TASK DESCRIPTION —
Restate word for word the lines of the records below, starting at the line that contains "none -> cap [135,376,176,399]" and ending at the line that contains "camera: 70 degrees right, 10 degrees down", with both of those lines included and nothing else.
[RAW DATA Boundary: Start]
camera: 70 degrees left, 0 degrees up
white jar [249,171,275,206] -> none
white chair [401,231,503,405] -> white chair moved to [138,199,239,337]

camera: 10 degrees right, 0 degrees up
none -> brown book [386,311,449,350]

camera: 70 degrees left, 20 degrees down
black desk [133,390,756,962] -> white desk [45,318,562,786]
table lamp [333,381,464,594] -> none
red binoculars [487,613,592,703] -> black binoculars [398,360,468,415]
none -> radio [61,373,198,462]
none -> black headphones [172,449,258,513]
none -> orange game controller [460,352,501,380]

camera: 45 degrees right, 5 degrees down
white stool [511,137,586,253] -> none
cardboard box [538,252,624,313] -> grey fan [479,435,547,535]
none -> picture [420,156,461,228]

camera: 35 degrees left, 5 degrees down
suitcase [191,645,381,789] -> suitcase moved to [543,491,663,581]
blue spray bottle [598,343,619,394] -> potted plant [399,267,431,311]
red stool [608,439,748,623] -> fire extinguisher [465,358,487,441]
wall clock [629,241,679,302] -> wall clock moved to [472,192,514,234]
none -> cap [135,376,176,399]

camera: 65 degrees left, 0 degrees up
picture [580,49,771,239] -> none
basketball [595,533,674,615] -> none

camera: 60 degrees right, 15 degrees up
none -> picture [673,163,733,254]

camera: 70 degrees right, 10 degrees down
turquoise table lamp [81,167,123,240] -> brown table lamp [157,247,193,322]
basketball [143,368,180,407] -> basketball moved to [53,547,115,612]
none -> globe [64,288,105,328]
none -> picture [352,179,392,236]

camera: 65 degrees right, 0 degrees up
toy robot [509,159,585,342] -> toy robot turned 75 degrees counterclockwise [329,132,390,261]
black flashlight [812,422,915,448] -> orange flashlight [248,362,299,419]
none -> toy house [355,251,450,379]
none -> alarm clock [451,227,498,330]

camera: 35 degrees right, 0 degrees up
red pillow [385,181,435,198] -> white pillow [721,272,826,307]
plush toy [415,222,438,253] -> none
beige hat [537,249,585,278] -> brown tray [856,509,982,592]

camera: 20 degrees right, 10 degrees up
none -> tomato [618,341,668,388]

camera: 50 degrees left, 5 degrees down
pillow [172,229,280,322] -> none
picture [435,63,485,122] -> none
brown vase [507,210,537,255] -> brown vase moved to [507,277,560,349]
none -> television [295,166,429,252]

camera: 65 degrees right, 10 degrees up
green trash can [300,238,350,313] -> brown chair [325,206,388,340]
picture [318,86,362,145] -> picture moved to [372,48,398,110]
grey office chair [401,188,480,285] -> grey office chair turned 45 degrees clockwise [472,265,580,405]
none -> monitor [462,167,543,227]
[RAW DATA Boundary: End]
ANSWER TO THIS EXERCISE —
none -> cap [135,376,176,399]

camera: 65 degrees left, 0 degrees up
picture [580,49,771,239] -> none
basketball [595,533,674,615] -> none

camera: 60 degrees right, 15 degrees up
none -> picture [673,163,733,254]

camera: 70 degrees right, 10 degrees down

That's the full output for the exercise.